Segment Start: Page excerpt

ReVISE only requires generating 1 reasoning path per sample (50K times in total), whereas SCoRe requires approximately 1.5 million generations.

Quantification of Verification Ability (Table 7, Llama-3.2-1B, GSM8K AUROC)¶

Method	AUROC
V-STaR (External Verifier)	69.5%
ReVISE (Intrinsic Verification)	76.0%

Ablation Study¶

Effectiveness of Curriculum Learning: Without curriculum 22.6% \(\rightarrow\) Stage 1 only ~26% \(\rightarrow\) Full ReVISE 28.1% (GSM8K Maj@1)
Criticality of DPO Loss: Removing DPO leads to a 10.3% performance drop.
Iterative Correction: Supports multiple refinement rounds (1 \(\rightarrow\) 2 \(\rightarrow\) 3 times), with consistent accuracy gains for the 8B model on MATH-500.
Cross-Domain Generalization: Training on MATH \(\rightarrow\) Evaluation on GSM8K; 8B model registers ReVISE 61.5% > SFT 60.3%.

Segment End: Page excerpt

§ **Tasks and exercises**
1: Translate this sentence from the ReVISE results excerpt into French: "ReVISE only requires generating 1 reasoning path per sample (50K times in total), whereas SCoRe requires approximately 1.5 million generations."
2: Set down the part of the ReVISE results excerpt between "Criticality of DPO" and "61.5% > SFT 60.3%.", inclusive, with no changes.
3: Resume the ReVISE results excerpt from the point where it stops.

Segment Start: Extracted entries

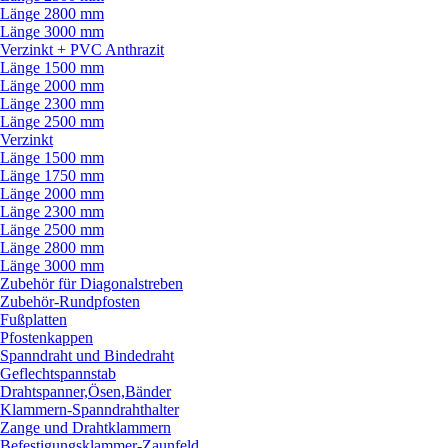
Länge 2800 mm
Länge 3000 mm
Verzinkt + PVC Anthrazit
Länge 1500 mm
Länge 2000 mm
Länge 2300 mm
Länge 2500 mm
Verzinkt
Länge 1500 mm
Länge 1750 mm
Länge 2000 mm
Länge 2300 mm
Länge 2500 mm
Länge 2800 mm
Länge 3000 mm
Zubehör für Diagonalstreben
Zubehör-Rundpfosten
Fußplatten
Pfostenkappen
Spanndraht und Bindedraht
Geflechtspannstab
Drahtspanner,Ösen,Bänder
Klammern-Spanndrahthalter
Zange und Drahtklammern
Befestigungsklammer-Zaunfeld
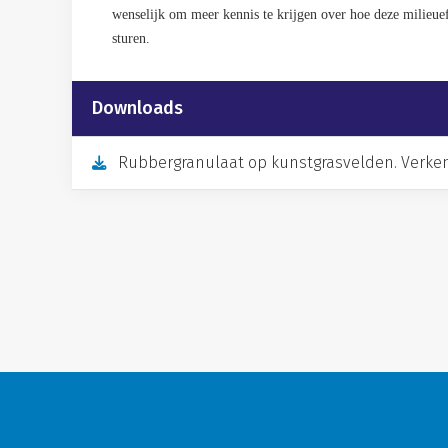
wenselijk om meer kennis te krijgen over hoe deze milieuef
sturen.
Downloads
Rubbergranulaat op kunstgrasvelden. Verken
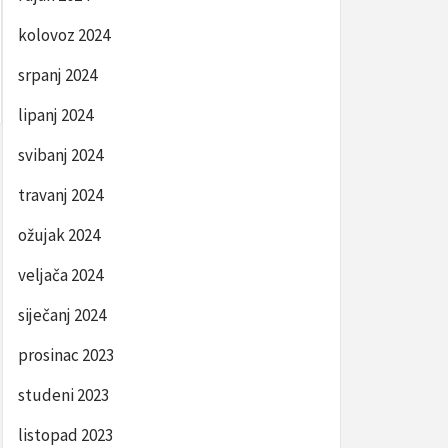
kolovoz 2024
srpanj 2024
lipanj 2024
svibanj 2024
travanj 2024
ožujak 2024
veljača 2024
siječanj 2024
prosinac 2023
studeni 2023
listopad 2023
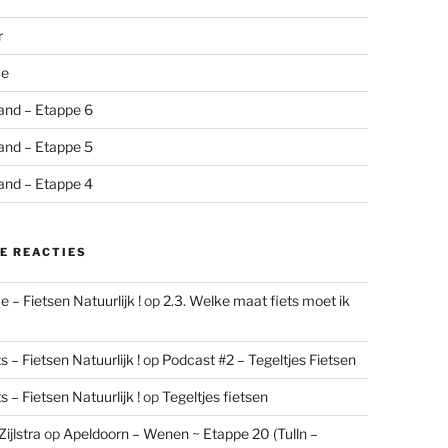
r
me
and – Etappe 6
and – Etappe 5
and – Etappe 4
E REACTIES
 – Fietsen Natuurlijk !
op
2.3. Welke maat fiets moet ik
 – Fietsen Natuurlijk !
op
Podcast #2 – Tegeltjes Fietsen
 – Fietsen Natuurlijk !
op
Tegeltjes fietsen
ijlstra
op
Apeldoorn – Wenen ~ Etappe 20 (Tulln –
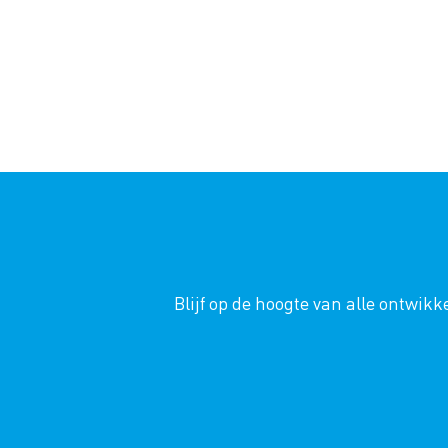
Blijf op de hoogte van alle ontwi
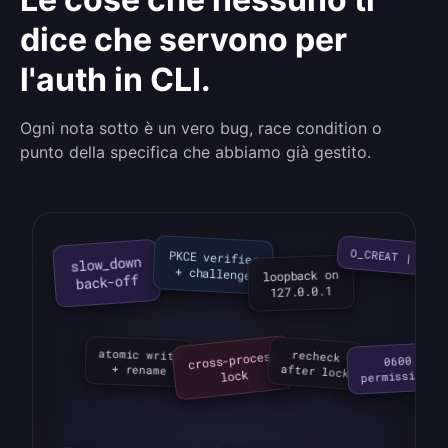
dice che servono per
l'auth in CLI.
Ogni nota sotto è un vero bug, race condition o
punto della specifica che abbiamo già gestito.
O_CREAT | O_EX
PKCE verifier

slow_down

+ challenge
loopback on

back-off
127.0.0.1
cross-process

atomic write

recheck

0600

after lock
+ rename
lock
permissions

Segment End: Extracted entries

§ **Exercise results**
1: ReVISE ne nécessite de générer qu'un seul chemin de raisonnement par échantillon (50 000 fois au total), alors que SCoRe nécessite environ 1,5 million de générations.

2:
Criticality of DPO Loss: Removing DPO leads to a 10.3% performance drop.
Iterative Correction: Supports multiple refinement rounds (1 \(\rightarrow\) 2 \(\rightarrow\) 3 times), with consistent accuracy gains for the 8B model on MATH-500.
Cross-Domain Generalization: Training on MATH \(\rightarrow\) Evaluation on GSM8K; 8B model registers ReVISE 61.5% > SFT 60.3%.

3:
Highlights & Insights¶

Simple yet Effective Design: Introducing only a single special token [refine] and replacing RL with preference learning successfully achieves both self-verification and self-correction capabilities.
Highly Efficient Training: Reduces training compute by 30\(\times\) compared to SCoRe, showing a significant efficiency advantage under comparable performance.
Built-in Confidence Signal: The probability of the [eos] token naturally serves as the verification confidence, eliminating the need for separate verifier training.
Friendly to Instruct-tuning: Avoids catastrophic forgetting, since gold labels are only used as the "refined second attempt" rather than direct SFT targets.
Inherent Support for Test-Time Scaling: The refinement mechanism itself serves as a form of compute scaling, which yields further gains when combined with confidence-weighted voting.

Limitations & Future Work¶

Slight Degradation of Verification Ability in Stage 2: AUROC drops slightly from the optimal value achieved in Stage 1, indicating a mild catastrophic forgetting issue.
Correction Data Dependent on Ground-Truth: The positive samples in Stage 2 directly concatenate the ground-truth label, which limits application in unlabeled scenarios.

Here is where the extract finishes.